Is Political Change Coming to Mexico?
Andres Manuel Lopez Obrador will likely become Mexico’s next president at a time of mounting concern over corruption and violence, but his reform plans are hazy.
June 27, 2018 3:48 pm (EST)
- To help readers better understand the nuances of foreign policy, CFR staff writers and Consulting Editor Bernard Gwertzman conduct in-depth interviews with a wide range of international experts, as well as newsmakers.
Voters in Mexico will cast ballots on July 1 for a new president and more than six hundred congressional seats with hopes of halting unprecedented levels of violence, worsening corruption, and economic malaise. Frontrunner Andres Manuel Lopez Obrador (AMLO) has promised to create a multiparty coalition to address these grievances amid widespread skepticism from his political opponents, the business sector, and civil society alike, says CFR’s Shannon O’Neil in a written interview. He can also be expected to push back more energetically than President Enrique Pena Nieto against policies of and perceived slights by the Trump administration, she says.
What are the top issues for Mexicans in the upcoming general election?
Mexicans head to the polls motivated largely by anger—over corruption, a record twenty-nine thousand murders last year, and the limited economic opportunities so many face. For some twelve million, this will be their first opportunity to express their voice through the ballot box.
AMLO holds a double-digit lead in the polls. What is his platform, and to whom does it appeal?
In his third campaign for president, AMLO has moved somewhat away from the combative stance of his earlier campaigns and surrounded himself with surrogates who espouse a range of ways that his administration could govern. He has uncharacteristically reached out across party and ideological lines, giving rise to odd bedfellows: former cabinet members of the storied Institutional Revolutionary Party (PRI) [in power for seventy-seven of the last one hundred years] alongside loyalists to the progressive National Regeneration Movement (MORENA), as well as left-wing Workers’ Party activists together with socially conservative Social Encounter Party members.
These conciliatory actions paint a more inclusive and market friendly version of the candidate. Still, AMLO himself has remained consistent on substance, calling for more state involvement in the economy, taking a hard line against his critics, and maintaining an expansive view of presidential powers. His promises to fight corruption and insecurity and to address Mexico’s inequality, however vague, have broad appeal.
Who are his main opponents?
AMLO’s main political opponent is Ricardo Anaya, who leads the Frente coalition. The young leader has struggled to shrug off corruption allegations, which many felt were spread by the current government). More generally, disorganization and muddled messages have hampered his campaign.
Meanwhile, Jose Antonio Meade is running as the candidate of the PRI. While the five-time cabinet member is seen as honest and capable, he represents a party rotten to the core, undone in the eyes of voters by corruption scandal after scandal.

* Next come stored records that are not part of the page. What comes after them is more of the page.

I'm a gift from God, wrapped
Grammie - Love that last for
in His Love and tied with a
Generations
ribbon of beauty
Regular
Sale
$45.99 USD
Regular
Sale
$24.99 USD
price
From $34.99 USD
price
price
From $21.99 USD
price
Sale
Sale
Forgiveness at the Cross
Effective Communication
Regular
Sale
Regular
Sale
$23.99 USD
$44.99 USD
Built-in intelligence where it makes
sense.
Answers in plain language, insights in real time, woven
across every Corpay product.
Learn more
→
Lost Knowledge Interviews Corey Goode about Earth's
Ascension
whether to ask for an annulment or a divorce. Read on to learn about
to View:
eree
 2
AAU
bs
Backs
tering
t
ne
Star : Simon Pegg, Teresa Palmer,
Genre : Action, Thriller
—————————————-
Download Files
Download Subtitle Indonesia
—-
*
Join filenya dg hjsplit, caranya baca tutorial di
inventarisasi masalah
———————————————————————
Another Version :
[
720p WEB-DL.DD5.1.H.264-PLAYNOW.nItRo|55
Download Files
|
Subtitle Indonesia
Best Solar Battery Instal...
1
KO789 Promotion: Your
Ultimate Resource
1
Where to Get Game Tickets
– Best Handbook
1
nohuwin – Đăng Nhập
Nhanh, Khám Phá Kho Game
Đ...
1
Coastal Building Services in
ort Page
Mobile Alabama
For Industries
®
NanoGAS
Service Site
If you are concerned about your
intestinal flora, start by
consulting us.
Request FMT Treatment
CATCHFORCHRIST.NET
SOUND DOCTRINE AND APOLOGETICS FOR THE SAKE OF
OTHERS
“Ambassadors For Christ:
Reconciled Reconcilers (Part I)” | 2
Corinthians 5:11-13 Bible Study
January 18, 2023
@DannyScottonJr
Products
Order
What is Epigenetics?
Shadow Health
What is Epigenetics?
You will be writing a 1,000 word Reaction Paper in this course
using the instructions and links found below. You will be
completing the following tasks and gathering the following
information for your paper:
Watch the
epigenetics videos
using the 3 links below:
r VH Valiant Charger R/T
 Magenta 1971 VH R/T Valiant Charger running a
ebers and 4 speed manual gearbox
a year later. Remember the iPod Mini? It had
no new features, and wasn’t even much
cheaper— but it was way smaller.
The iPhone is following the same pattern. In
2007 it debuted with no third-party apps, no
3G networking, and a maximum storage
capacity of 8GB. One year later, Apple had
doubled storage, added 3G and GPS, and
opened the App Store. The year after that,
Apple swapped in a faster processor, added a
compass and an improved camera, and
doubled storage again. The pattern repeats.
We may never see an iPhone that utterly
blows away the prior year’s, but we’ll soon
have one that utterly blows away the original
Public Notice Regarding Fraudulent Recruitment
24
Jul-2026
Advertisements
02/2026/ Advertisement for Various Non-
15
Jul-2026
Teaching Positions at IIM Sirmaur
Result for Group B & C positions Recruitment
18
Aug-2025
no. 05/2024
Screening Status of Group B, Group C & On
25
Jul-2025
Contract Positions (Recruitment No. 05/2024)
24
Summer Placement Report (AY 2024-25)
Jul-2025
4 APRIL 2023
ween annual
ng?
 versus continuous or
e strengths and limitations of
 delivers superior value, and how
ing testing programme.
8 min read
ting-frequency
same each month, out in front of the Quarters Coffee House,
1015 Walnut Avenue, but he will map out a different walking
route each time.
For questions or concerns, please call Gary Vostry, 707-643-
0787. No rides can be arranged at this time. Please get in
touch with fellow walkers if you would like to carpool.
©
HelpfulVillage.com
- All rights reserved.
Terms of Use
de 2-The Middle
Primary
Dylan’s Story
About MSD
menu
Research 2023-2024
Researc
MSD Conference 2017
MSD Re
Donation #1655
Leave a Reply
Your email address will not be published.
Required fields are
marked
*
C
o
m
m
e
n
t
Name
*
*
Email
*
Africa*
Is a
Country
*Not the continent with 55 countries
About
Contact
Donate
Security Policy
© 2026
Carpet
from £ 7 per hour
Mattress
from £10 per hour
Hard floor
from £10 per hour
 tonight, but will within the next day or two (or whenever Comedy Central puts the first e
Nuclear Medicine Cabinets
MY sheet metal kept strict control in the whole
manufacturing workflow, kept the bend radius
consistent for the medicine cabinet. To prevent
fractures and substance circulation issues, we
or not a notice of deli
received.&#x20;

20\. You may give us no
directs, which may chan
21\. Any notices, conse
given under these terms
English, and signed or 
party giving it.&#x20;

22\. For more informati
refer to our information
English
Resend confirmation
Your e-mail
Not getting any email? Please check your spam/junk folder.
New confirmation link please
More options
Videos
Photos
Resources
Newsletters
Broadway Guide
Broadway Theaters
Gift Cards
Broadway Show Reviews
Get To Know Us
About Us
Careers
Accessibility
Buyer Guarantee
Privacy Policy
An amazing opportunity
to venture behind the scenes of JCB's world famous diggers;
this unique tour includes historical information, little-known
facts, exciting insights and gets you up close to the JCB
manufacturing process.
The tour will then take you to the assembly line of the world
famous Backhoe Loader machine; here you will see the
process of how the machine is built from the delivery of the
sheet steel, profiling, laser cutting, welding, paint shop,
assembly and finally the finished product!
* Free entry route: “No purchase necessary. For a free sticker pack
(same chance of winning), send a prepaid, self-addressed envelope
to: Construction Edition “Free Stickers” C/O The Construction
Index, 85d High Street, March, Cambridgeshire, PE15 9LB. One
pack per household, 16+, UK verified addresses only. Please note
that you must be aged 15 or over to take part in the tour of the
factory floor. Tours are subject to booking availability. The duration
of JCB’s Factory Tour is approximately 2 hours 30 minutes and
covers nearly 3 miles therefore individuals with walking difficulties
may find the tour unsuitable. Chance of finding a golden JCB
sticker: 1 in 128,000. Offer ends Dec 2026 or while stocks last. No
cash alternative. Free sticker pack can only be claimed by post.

AMLO’s likely victory rides in no small part on the shortcomings and outright collapse of his competitors rather than on his own political acumen. However, he faces widespread skepticism from the business elite and civil society, both of whom worry about what his presidency might bring.
What could we expect from an AMLO presidency?
Expectations are both high and conflicting. No one knows what he will do. He could be an economic pragmatist, staying true to his promise not to raise debt or taxes. But he has also promised to greatly expand benefits to both the young and old and to nearly double public investment in infrastructure, suggesting a very different financial balance.
While single-mindedly focusing on corruption and violence in his campaign, he has never provided details about how he would address these scourges. Additionally, he has both denigrated and said he would protect the structural reforms of the Enrique Pena Nieto administration, particularly in the energy sector.
One area where there is more certainty is education—he and his supporters inside Mexico’s teachers union have been quite clear that they will pull back the reform efforts of the last few years.
The biggest question involves institutions. Will he abide by the checks and balances within Mexico’s political system and society and work through the messy compromises that democracy requires, or will he work to undermine those opposed to his vision?
The Donald J. Trump administration has threatened to withdraw from the North American Free Trade Agreement (NAFTA), imposed tariffs on Mexican steel and aluminum, and aroused Mexican concerns with so-called zero-tolerance immigration policies. Are U.S.-Mexican relations influencing the presidential race?
The United States has not played a significant role in this race. All of the candidates are opposed to the perceived bullying from the north. But these tensions will undoubtedly continue, requiring a response from the new president and his government.
AMLO is unlikely to be as silent as Pena Nieto in the face of slights and threats. Though AMLO has said he does not plan on confronting Trump directly, he—like Trump—understands the importance of playing to his domestic base. I expect more Twitter battles than we have seen between the two nations’ leaders so far.
This written interview has been edited and condensed.